Supplemental Instruction (SI): A peer-assisted study session designed to assist students in courses that have proven difficult. SI leaders have previously completed the course and are trained to facilitate group learning and assist students in learning strategies and concepts that help them in their classes. SI leaders attend the current class, take notes, talk with the professor and read the text. Located in the Campus Learning Center in Hibbs Hall.
Syllabus: A general summary of a course given to students at the beginning of the semester. Includes required textbooks and other study materials along with dates of assignments, papers and exams. The professor's contact information and office hours will also be listed. Reading and following the syllabus is a key success tool for college students.
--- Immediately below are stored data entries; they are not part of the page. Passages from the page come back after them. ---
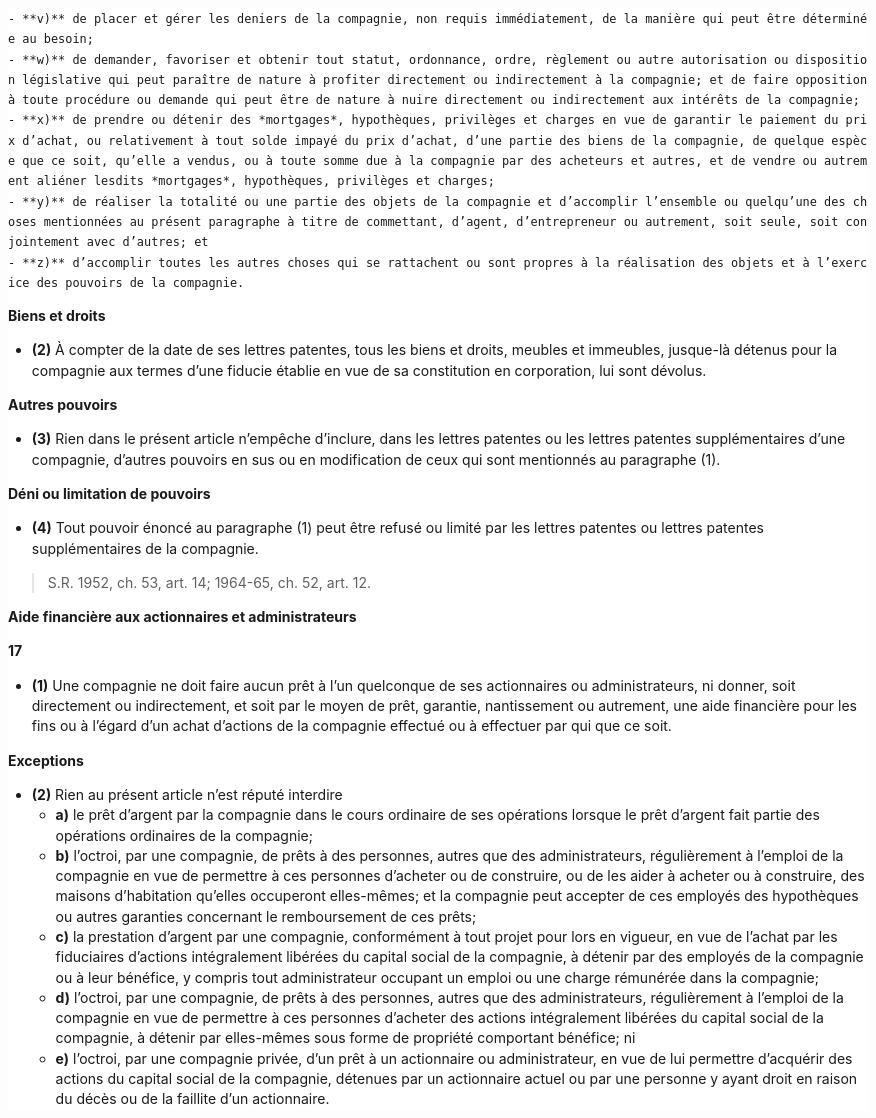 	- **v)** de placer et gérer les deniers de la compagnie, non requis immédiatement, de la manière qui peut être déterminée au besoin;
	- **w)** de demander, favoriser et obtenir tout statut, ordonnance, ordre, règlement ou autre autorisation ou disposition législative qui peut paraître de nature à profiter directement ou indirectement à la compagnie; et de faire opposition à toute procédure ou demande qui peut être de nature à nuire directement ou indirectement aux intérêts de la compagnie;
	- **x)** de prendre ou détenir des *mortgages*, hypothèques, privilèges et charges en vue de garantir le paiement du prix d’achat, ou relativement à tout solde impayé du prix d’achat, d’une partie des biens de la compagnie, de quelque espèce que ce soit, qu’elle a vendus, ou à toute somme due à la compagnie par des acheteurs et autres, et de vendre ou autrement aliéner lesdits *mortgages*, hypothèques, privilèges et charges;
	- **y)** de réaliser la totalité ou une partie des objets de la compagnie et d’accomplir l’ensemble ou quelqu’une des choses mentionnées au présent paragraphe à titre de commettant, d’agent, d’entrepreneur ou autrement, soit seule, soit conjointement avec d’autres; et
	- **z)** d’accomplir toutes les autres choses qui se rattachent ou sont propres à la réalisation des objets et à l’exercice des pouvoirs de la compagnie.

**Biens et droits**

- **(2)** À compter de la date de ses lettres patentes, tous les biens et droits, meubles et immeubles, jusque-là détenus pour la compagnie aux termes d’une fiducie établie en vue de sa constitution en corporation, lui sont dévolus.

**Autres pouvoirs**

- **(3)** Rien dans le présent article n’empêche d’inclure, dans les lettres patentes ou les lettres patentes supplémentaires d’une compagnie, d’autres pouvoirs en sus ou en modification de ceux qui sont mentionnés au paragraphe (1).

**Déni ou limitation de pouvoirs**

- **(4)** Tout pouvoir énoncé au paragraphe (1) peut être refusé ou limité par les lettres patentes ou lettres patentes supplémentaires de la compagnie.
> S.R. 1952, ch. 53, art. 14; 1964-65, ch. 52, art. 12.





**Aide financière aux actionnaires et administrateurs**

**17** 

- **(1)** Une compagnie ne doit faire aucun prêt à l’un quelconque de ses actionnaires ou administrateurs, ni donner, soit directement ou indirectement, et soit par le moyen de prêt, garantie, nantissement ou autrement, une aide financière pour les fins ou à l’égard d’un achat d’actions de la compagnie effectué ou à effectuer par qui que ce soit.

**Exceptions**

- **(2)** Rien au présent article n’est réputé interdire
	- **a)** le prêt d’argent par la compagnie dans le cours ordinaire de ses opérations lorsque le prêt d’argent fait partie des opérations ordinaires de la compagnie;
	- **b)** l’octroi, par une compagnie, de prêts à des personnes, autres que des administrateurs, régulièrement à l’emploi de la compagnie en vue de permettre à ces personnes d’acheter ou de construire, ou de les aider à acheter ou à construire, des maisons d’habitation qu’elles occuperont elles-mêmes; et la compagnie peut accepter de ces employés des hypothèques ou autres garanties concernant le remboursement de ces prêts;
	- **c)** la prestation d’argent par une compagnie, conformément à tout projet pour lors en vigueur, en vue de l’achat par les fiduciaires d’actions intégralement libérées du capital social de la compagnie, à détenir par des employés de la compagnie ou à leur bénéfice, y compris tout administrateur occupant un emploi ou une charge rémunérée dans la compagnie;
	- **d)** l’octroi, par une compagnie, de prêts à des personnes, autres que des administrateurs, régulièrement à l’emploi de la compagnie en vue de permettre à ces personnes d’acheter des actions intégralement libérées du capital social de la compagnie, à détenir par elles-mêmes sous forme de propriété comportant bénéfice; ni
	- **e)** l’octroi, par une compagnie privée, d’un prêt à un actionnaire ou administrateur, en vue de lui permettre d’acquérir des actions du capital social de la compagnie, détenues par un actionnaire actuel ou par une personne y ayant droit en raison du décès ou de la faillite d’un actionnaire.
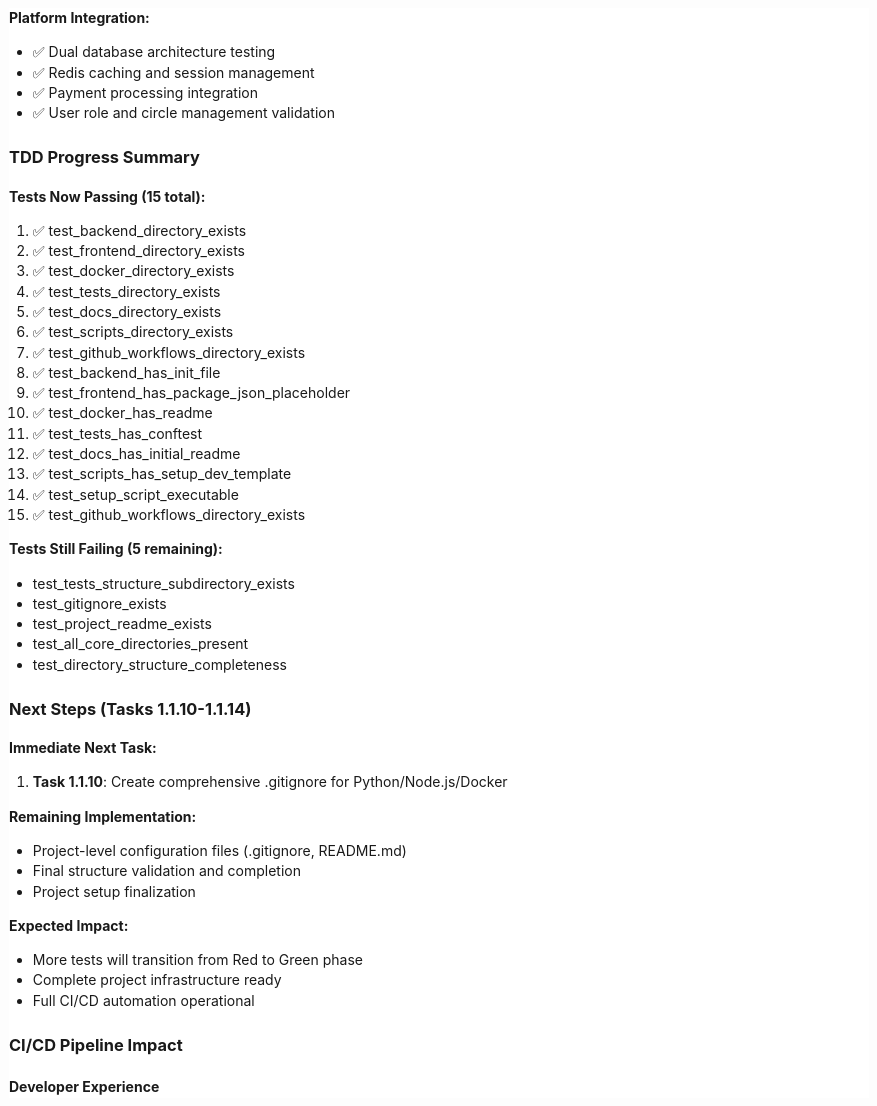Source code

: **Platform Integration:**

- ✅ Dual database architecture testing
- ✅ Redis caching and session management
- ✅ Payment processing integration
- ✅ User role and circle management validation

### TDD Progress Summary

**Tests Now Passing (15 total):**

1. ✅ test_backend_directory_exists
2. ✅ test_frontend_directory_exists
3. ✅ test_docker_directory_exists
4. ✅ test_tests_directory_exists
5. ✅ test_docs_directory_exists
6. ✅ test_scripts_directory_exists
7. ✅ test_github_workflows_directory_exists
8. ✅ test_backend_has_init_file
9. ✅ test_frontend_has_package_json_placeholder
10. ✅ test_docker_has_readme
11. ✅ test_tests_has_conftest
12. ✅ test_docs_has_initial_readme
13. ✅ test_scripts_has_setup_dev_template
14. ✅ test_setup_script_executable
15. ✅ test_github_workflows_directory_exists

**Tests Still Failing (5 remaining):**

- test_tests_structure_subdirectory_exists
- test_gitignore_exists
- test_project_readme_exists
- test_all_core_directories_present
- test_directory_structure_completeness

### Next Steps (Tasks 1.1.10-1.1.14)

**Immediate Next Task:**

1. **Task 1.1.10**: Create comprehensive .gitignore for Python/Node.js/Docker

**Remaining Implementation:**

- Project-level configuration files (.gitignore, README.md)
- Final structure validation and completion
- Project setup finalization

**Expected Impact:**

- More tests will transition from Red to Green phase
- Complete project infrastructure ready
- Full CI/CD automation operational

### CI/CD Pipeline Impact

#### Developer Experience
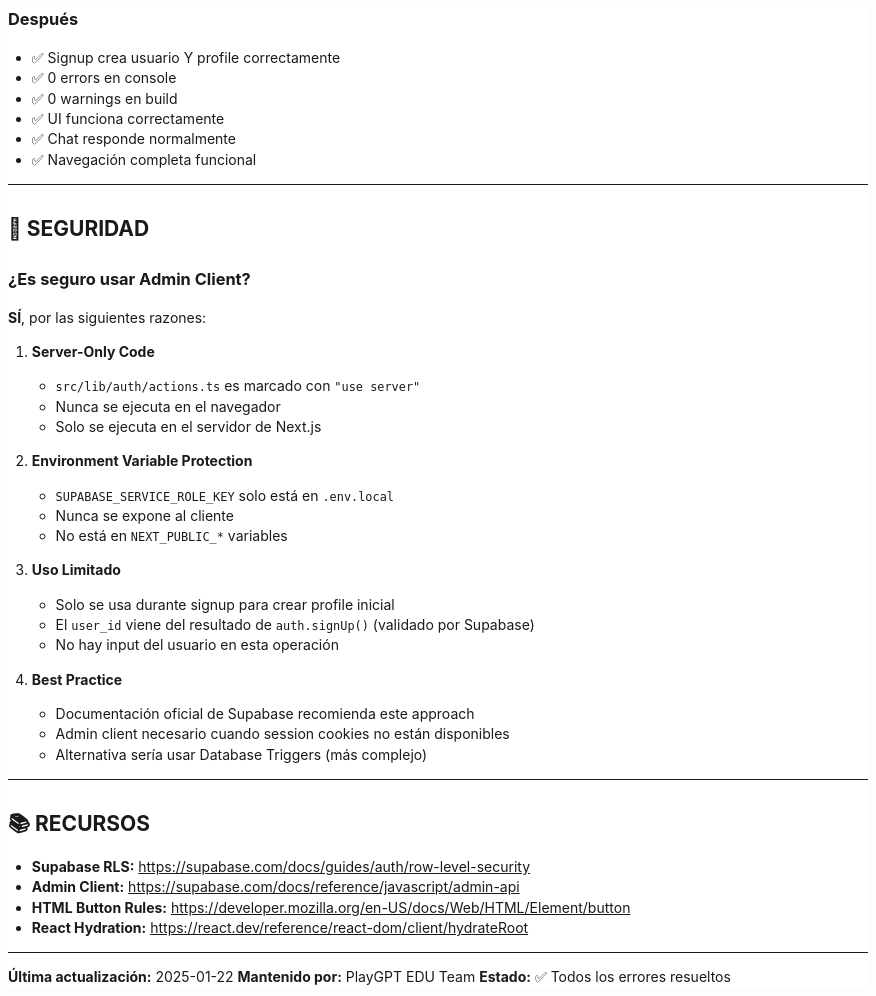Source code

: ### **Después**
- ✅ Signup crea usuario Y profile correctamente
- ✅ 0 errors en console
- ✅ 0 warnings en build
- ✅ UI funciona correctamente
- ✅ Chat responde normalmente
- ✅ Navegación completa funcional

---

## 🔐 SEGURIDAD

### **¿Es seguro usar Admin Client?**

**SÍ**, por las siguientes razones:

1. **Server-Only Code**
   - `src/lib/auth/actions.ts` es marcado con `"use server"`
   - Nunca se ejecuta en el navegador
   - Solo se ejecuta en el servidor de Next.js

2. **Environment Variable Protection**
   - `SUPABASE_SERVICE_ROLE_KEY` solo está en `.env.local`
   - Nunca se expone al cliente
   - No está en `NEXT_PUBLIC_*` variables

3. **Uso Limitado**
   - Solo se usa durante signup para crear profile inicial
   - El `user_id` viene del resultado de `auth.signUp()` (validado por Supabase)
   - No hay input del usuario en esta operación

4. **Best Practice**
   - Documentación oficial de Supabase recomienda este approach
   - Admin client necesario cuando session cookies no están disponibles
   - Alternativa sería usar Database Triggers (más complejo)

---

## 📚 RECURSOS

- **Supabase RLS:** https://supabase.com/docs/guides/auth/row-level-security
- **Admin Client:** https://supabase.com/docs/reference/javascript/admin-api
- **HTML Button Rules:** https://developer.mozilla.org/en-US/docs/Web/HTML/Element/button
- **React Hydration:** https://react.dev/reference/react-dom/client/hydrateRoot

---

**Última actualización:** 2025-01-22
**Mantenido por:** PlayGPT EDU Team
**Estado:** ✅ Todos los errores resueltos
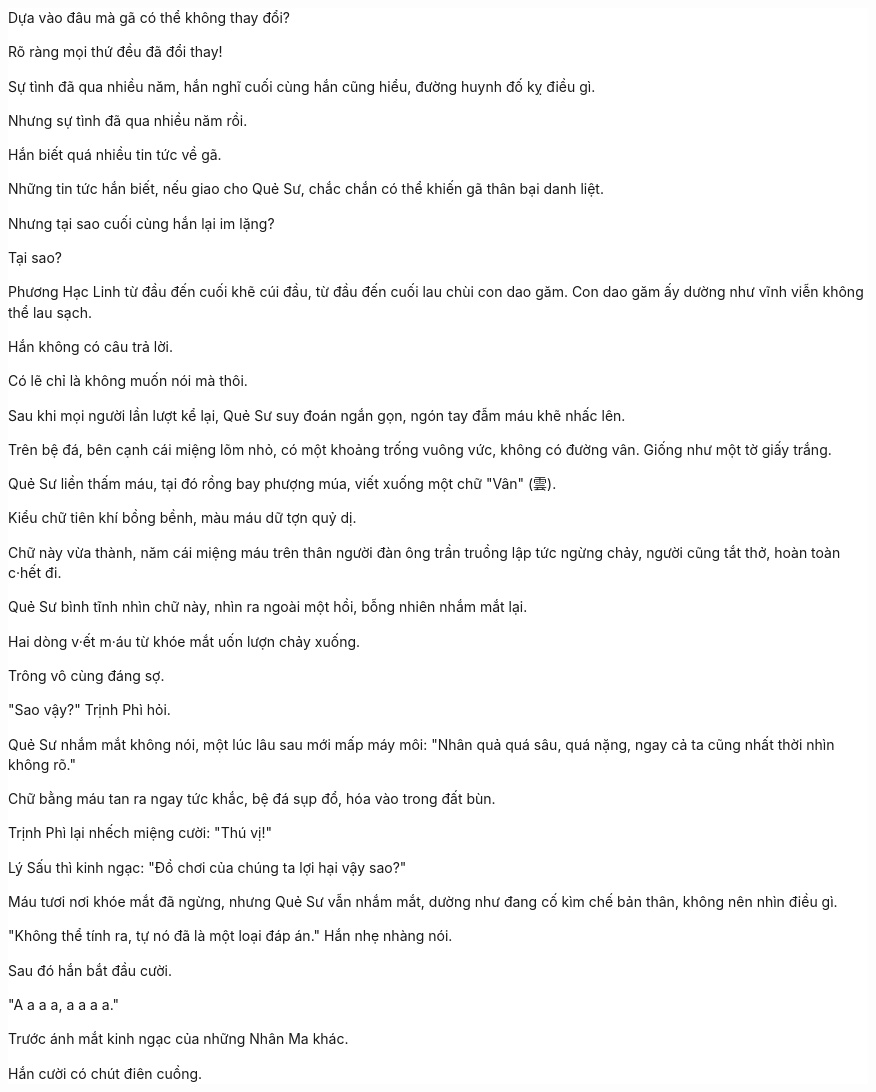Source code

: Dựa vào đâu mà gã có thể không thay đổi?

Rõ ràng mọi thứ đều đã đổi thay!

Sự tình đã qua nhiều năm, hắn nghĩ cuối cùng hắn cũng hiểu, đường huynh đố kỵ điều gì.

Nhưng sự tình đã qua nhiều năm rồi.

Hắn biết quá nhiều tin tức về gã.

Những tin tức hắn biết, nếu giao cho Quẻ Sư, chắc chắn có thể khiến gã thân bại danh liệt.

Nhưng tại sao cuối cùng hắn lại im lặng?

Tại sao?

Phương Hạc Linh từ đầu đến cuối khẽ cúi đầu, từ đầu đến cuối lau chùi con dao găm. Con dao găm ấy dường như vĩnh viễn không thể lau sạch.

Hắn không có câu trả lời.

Có lẽ chỉ là không muốn nói mà thôi.

Sau khi mọi người lần lượt kể lại, Quẻ Sư suy đoán ngắn gọn, ngón tay đẫm máu khẽ nhấc lên.

Trên bệ đá, bên cạnh cái miệng lõm nhỏ, có một khoảng trống vuông vức, không có đường vân. Giống như một tờ giấy trắng.

Quẻ Sư liền thấm máu, tại đó rồng bay phượng múa, viết xuống một chữ "Vân" (雲).

Kiểu chữ tiên khí bồng bềnh, màu máu dữ tợn quỷ dị.

Chữ này vừa thành, năm cái miệng máu trên thân người đàn ông trần truồng lập tức ngừng chảy, người cũng tắt thở, hoàn toàn c·hết đi.

Quẻ Sư bình tĩnh nhìn chữ này, nhìn ra ngoài một hồi, bỗng nhiên nhắm mắt lại.

Hai dòng v·ết m·áu từ khóe mắt uốn lượn chảy xuống.

Trông vô cùng đáng sợ.

"Sao vậy?" Trịnh Phì hỏi.

Quẻ Sư nhắm mắt không nói, một lúc lâu sau mới mấp máy môi: "Nhân quả quá sâu, quá nặng, ngay cả ta cũng nhất thời nhìn không rõ."

Chữ bằng máu tan ra ngay tức khắc, bệ đá sụp đổ, hóa vào trong đất bùn.

Trịnh Phì lại nhếch miệng cười: "Thú vị!"

Lý Sấu thì kinh ngạc: "Đồ chơi của chúng ta lợi hại vậy sao?"

Máu tươi nơi khóe mắt đã ngừng, nhưng Quẻ Sư vẫn nhắm mắt, dường như đang cố kìm chế bản thân, không nên nhìn điều gì.

"Không thể tính ra, tự nó đã là một loại đáp án." Hắn nhẹ nhàng nói.

Sau đó hắn bắt đầu cười.

"A a a a, a a a a."

Trước ánh mắt kinh ngạc của những Nhân Ma khác.

Hắn cười có chút điên cuồng.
University Academic Advising (UAA): They help students at Virginia Commonwealth University choose courses, interpret general education and major requirements, address academic difficulties and identify educational and career goals. Services are for first-year, undeclared, pre-health, and pre-professional health, and non-degree students. Located the first floor of Hibbs Hall.
University Counseling Services (UCS): This office provides comprehensive clinical services, advocacy, recovery support, outreach, and professional training. They offer short-term and focused treatment. All enrolled students have the opportunity to meet with a clinician to assess the specific needs and how to best meet those needs.
VCU Career Services (VCS): Provides individual advising, as well as career resources and guides. They can help with searching for jobs, internships, and other opportunities, as well as customized career events focused on skill-building, learning about industries and career paths, and networking. They also offer free headshots and the Suit Yourself closet where you can get some professional clothes for free!
Waitlist: The waitlist option is offered on a first-come, first-served basis for select courses when a class is full. This option is not available for every class. If a seat becomes available in the course, students will receive an email to register for the course.
Withdraw: When you remove yourself from a course, or drop, so you are no longer taking that course. Charges are assessed and adjusted according to VCU’s refund policy. Medical withdrawals are treated no differently than other withdrawals. Students who withdraw may owe a balance to the university.
Writing Center: Meet with a writing tutor to get assistance at all stages of the writing process, from brainstorming to final draft. It does not matter your major or if you’re an undergrad or graduate student. Schedule an in-person or virtual appointment through Navigate.